The rock pratincole (Glareola nuchalis) is a species of bird in the family Glareolidae.

==Distribution and habitat==
There are two subspecies of rock pratincole:

- G. n. liberiae (Schlegel, 1881), – rufous-collared pratincole – from Sierra Leone to western Cameroon
- G. n. nuchalis (Gray, 1849), – white-collared pratincole – Chad to Ethiopia, south to southern Angola & northeast Namibia to western Zambia & Mozambique

==Identification==
The rock pratincole (Glareola nuchalis) is a native African wading bird. Mature adults have dark gray or brown plumage with a white line beginning beneath the eye extending to the back of the neck like a collar. Their wings are long and dark with a distinct white patch on the underwing. Their tail is forked and they usually have a white belly. The bill is black with a red base and the legs and eyes are coral red. Both sexes emit a faint whistling contact call and musical purring but can become very noisy when aggressive. Glareola nuchalis measurements: length: 16.5–19.5 cm; wing: 14.3–16.0 cm; bill: 10-12 mm; tail: 5–6 cm; mass: 43–52 grams.

==Habitat==
Glareola nuchalis associates with the rocks along the embankments of rivers and lakes as its seasonal movements are determined by local water levels. These intra-African migrants occur peripherally along the coast of South Africa in the equatorial regions. They migrate when areas are flooded and arrive when rocks emanate during drought. They live in flocks of about 26 pairs in and on the rocks feeding upon insects in the morning and evening and wading in the cool waters during the heat of the day. They will feed during day if overcast is present and can be routinely seen perched on a hippopotamus scavenging for insects. Its diet consists mostly of flies, moths, ants, beetles, grasshoppers and cicadas.

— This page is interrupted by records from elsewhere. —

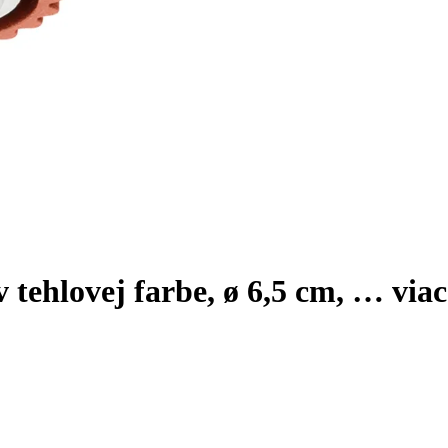
 tehlovej farbe, ø 6,5 cm
, …
viac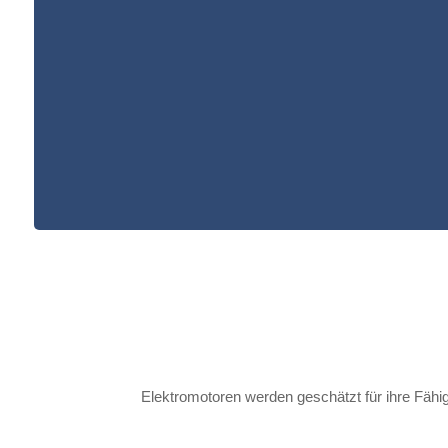
Elektromotoren werden geschätzt für ihre Fähig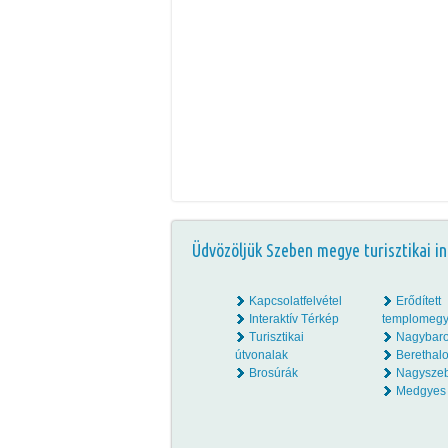
Üdvözöljük Szeben megye turisztikai in
Kapcsolatfelvétel
Erődített
Interaktív Térkép
templomegy
Turisztikai
Nagybar
útvonalak
Beretha
Brosúrák
Nagysze
Medgyes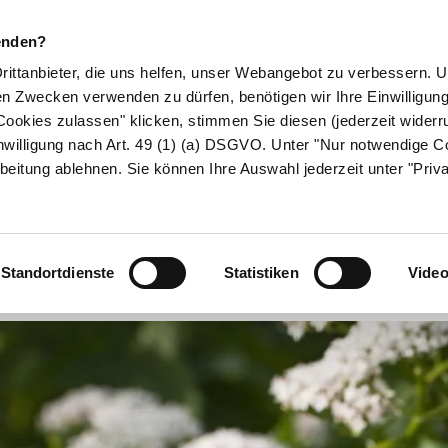
enden?
Drittanbieter, die uns helfen, unser Webangebot zu verbessern.
en Zwecken verwenden zu dürfen, benötigen wir Ihre Einwilligun
ookies zulassen" klicken, stimmen Sie diesen (jederzeit widerru
ikamente
Naturheilkunde
Eltern & Kind
Gesund 
nwilligung nach Art. 49 (1) (a) DSGVO. Unter "Nur notwendige C
beitung ablehnen. Sie können Ihre Auswahl jederzeit unter "Priv
Baldrian
Standortdienste
Statistiken
Vide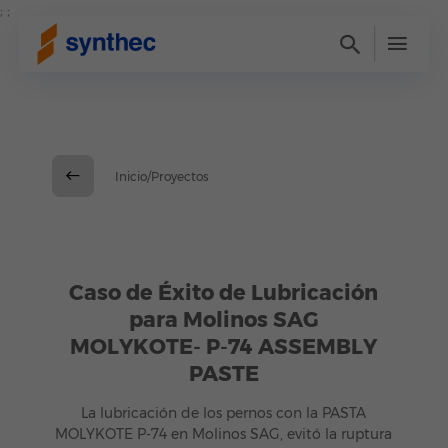
; ;
Inicio/Proyectos
Caso de Éxito de Lubricación
para Molinos SAG
MOLYKOTE- P-74 ASSEMBLY
PASTE
La lubricación de los pernos con la PASTA
MOLYKOTE P-74 en Molinos SAG, evitó la ruptura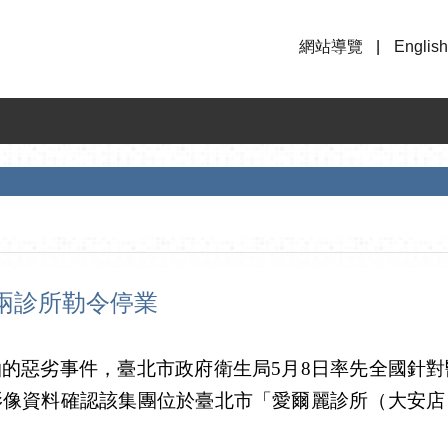
網站導覽
English
兩診所勒令停業
的惡劣事件，臺北市政府衛生局5月8日率先全國針
影像資料確認該集團位於臺北市「愛爾麗診所（大安店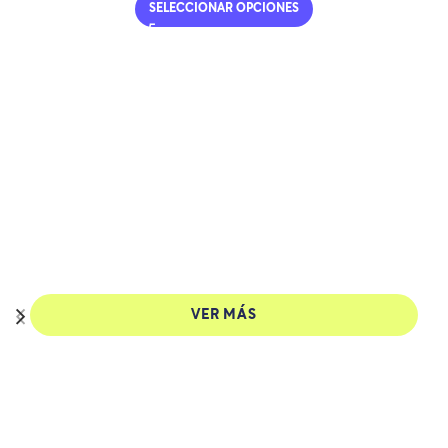
SELECCIONAR OPCIONES
¿CÓMO SE
IMPLANTA EL
MICROCHIP?
Conoce el proceso completo, rápido y seguro para
identificar a tu mascota de por vida.
VER MÁS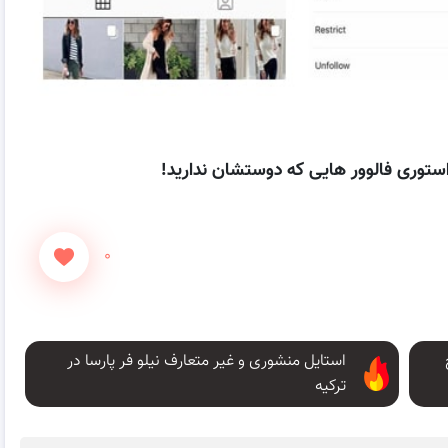
توری فالوور هایی که دوستشان ندارید!
۰
استایل منشوری و غیر متعارف نیلو فر پارسا در
ترکیه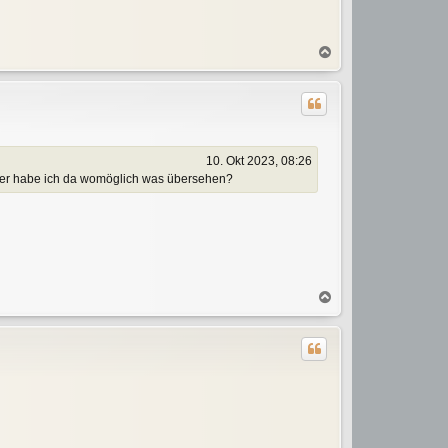
N
a
c
h
o
b
e
10. Okt 2023, 08:26
n
 oder habe ich da womöglich was übersehen?
N
a
c
h
o
b
e
n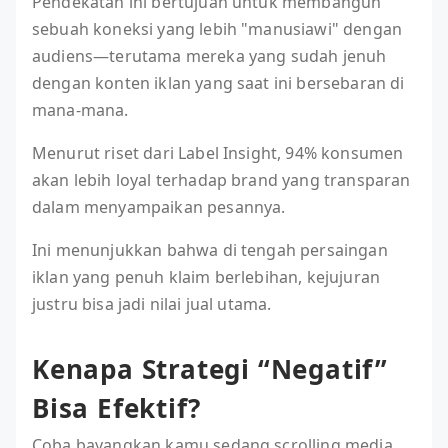
Pendekatan ini bertujuan untuk membangun
sebuah koneksi yang lebih "manusiawi" dengan
audiens—terutama mereka yang sudah jenuh
dengan konten iklan yang saat ini bersebaran di
mana-mana.
Menurut riset dari Label Insight, 94% konsumen
akan lebih loyal terhadap brand yang transparan
dalam menyampaikan pesannya.
Ini menunjukkan bahwa di tengah persaingan
iklan yang penuh klaim berlebihan, kejujuran
justru bisa jadi nilai jual utama.
Kenapa Strategi “Negatif”
Bisa Efektif?
Coba bayangkan kamu sedang scrolling media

Their prey is attacked aerially.

==Breeding==
An elaborate courtship occurs in flight with wings held high over the back with neck feathers flared to emphasize their collar. They are monogamous and keep the same mate for life. Breeding pairs withdraw from the flock and become territorial of their nest and only breed in times of drought. The female lays 1–2 eggs in the depression of a smooth rock in sites surrounded by water. Both sexes incubate the nest and frequently return to the nest with wet feathers to keep their eggs cool. Chicks are born camouflaged with brown feathers and white spots and have no white collar until it matures. They quickly take refuge in the crevices of rocks and begin swimming well quickly.